春爛漫、長く寒い冬が過ぎ去り、桜の花が一斉に狂ったように咲きこぼれる宵、「春宵」の季節がやって来た。
春宵は、「古代と現代」、あるいは「生と死」が、エマルジョン(混交)しているようなミステリアスで、幻想的な、異次元空間である。
それは、数学者、岡潔(1901〜1978)の随筆「春宵十話」に、また日本画家、東山魁夷(1908〜1999)、加山又造(1927〜2004)、近くは中島千波(1945〜)の描いた春宵(満開の夜桜に浮かぶ、霞がかったおぼろ月の淡い光)等に直観される「時空が断裂」した不可思議な風景である。
切り口は異なるが、坂口安吾(1906〜1955)の小説に「桜の森の満開の下」がある。
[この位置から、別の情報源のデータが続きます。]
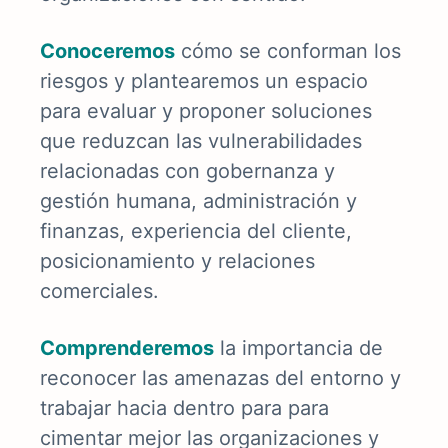
Conoceremos
cómo se conforman los
riesgos y plantearemos un espacio
para evaluar y proponer soluciones
que reduzcan las vulnerabilidades
relacionadas con gobernanza y
gestión humana, administración y
finanzas, experiencia del cliente,
posicionamiento y relaciones
comerciales.
Comprenderemos
la importancia de
reconocer las amenazas del entorno y
trabajar hacia dentro para para
cimentar mejor las organizaciones y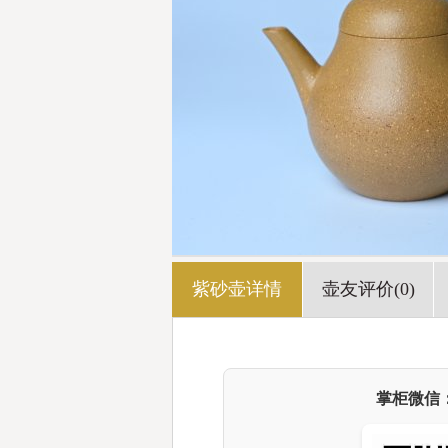
紫砂壶详情
壶友评价(0)
掌柜微信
その冒頭・・大昔は、人は桜の花の下を怖ろしいと感じ、その下を通る人間は気が変になって一目散に逃げていくのだと・・。(ひとひとりいない桜の森の満開の下には得たいの知れない夜叉が棲息しているのである・・。)
また逆に、旅に生きた孤高の歌人、西行は「願わくは花の下にて春死なむそのきさらぎの望月の頃(続古今和歌集)」と満開の桜の下で死を迎えたいと歌に詠んでいる。
春宵とは単なる花見酒に酔いしれるだけの空間ではけしてないようである・・・。